Operational Problem: PMA-266 must routinely complete operational and development test activities to verify and validate the operational effectiveness and suitability of unmanned systems in its portfolio. Test planning, execution, and data reduction/analysis can be cumbersome, demanding of specialized skills, resource-intensive, time consuming, and predominantly manual. PMA-266 seeks methods to reduce planning, preparation, execution, and analysis time and accuracy of these test activities and data and improve total test team throughput to speed delivery of capabilities to the fleet warfighter. There is potential to leverage AI/ML-enabled and automated test and evaluation methods, optimized test designs of experiments, and near-real time big data analytics and recommendations to assist human test conductors and lead test engineers to significantly reduce total time for continuous test, evaluation and delivery of new capabilities. In addition, new AI/ML-enabled non-deterministic mission systems add a level of test complexity not experienced with traditional, deterministic systems. The concepts developed for improving all aspects of the testing process should also take into account the unique test requirements and methodologies that will be required for AI/ML-enabled mission systems.

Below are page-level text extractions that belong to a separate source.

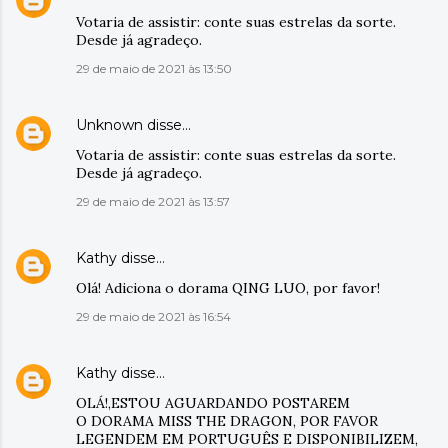
Votaria de assistir: conte suas estrelas da sorte.
Desde já agradeço.
29 de maio de 2021 às 13:50
Unknown
disse…
Votaria de assistir: conte suas estrelas da sorte.
Desde já agradeço.
29 de maio de 2021 às 13:57
Kathy
disse…
Olá! Adiciona o dorama QING LUO, por favor!
29 de maio de 2021 às 16:54
Kathy
disse…
OLÁ!,ESTOU AGUARDANDO POSTAREM
O DORAMA MISS THE DRAGON, POR FAVOR
LEGENDEM EM PORTUGUÊS E DISPONIBILIZEM,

Operational Problem: The DoD funds a great variety of R&D projects that have generated a corpus of findings and recommendations that could improve defense acquisition. These include SBIR/STTRs, NISE initiatives, and other government data sets. PMA-266 seeks AI/ML-enabled automated and continuous methods to synthesize “big” data from these various segregated and geographically disparate enterprise activities to recognize and recommend collections of combined disruptive technologies and opportunities that can solve human-provided warfighting capability goals given input assumptions, limitations, and constraints, in order to improve cooperation across services, leverage current or past similar work, minimize duplication of effort, and reduce technology development costs.
Awards will be made to the top teams through their universities.
$40K First Place
$30K Second Place
$20K Third Place
$10K Fourth Place
Faculty-led teams at any accredited universities in the United States are eligible to register for the Defense Data Grand Prix.
Faculty are encouraged to include students on their teams to gain hands-on experience solving real-world problems facing the DoD.
All team members must be from the same academic institution.
All members of participating teams must be U.S. citizens.
SERC/AIRC collaborator universities are encouraged to participate, including Auburn, Carnegie Mellon, Georgetown, Georgia Tech, Massachusetts Institute of Technology (MIT), Old Dominion, Penn State, Purdue, Stevens Institute of Technology (lead), Texas A&M, University of Alabama in Huntsville, University of Massachusetts Amherst, University of Maryland, University of Southern California (USC), University of Virginia, and Virginia Tech. Collaborating military universities include the Air Force Institute of Technology and the Naval Postgraduate School.
Historically Black Colleges and Universities (HBCUs) and Minority Institutions (MIs) are also encouraged to participate in this challenge.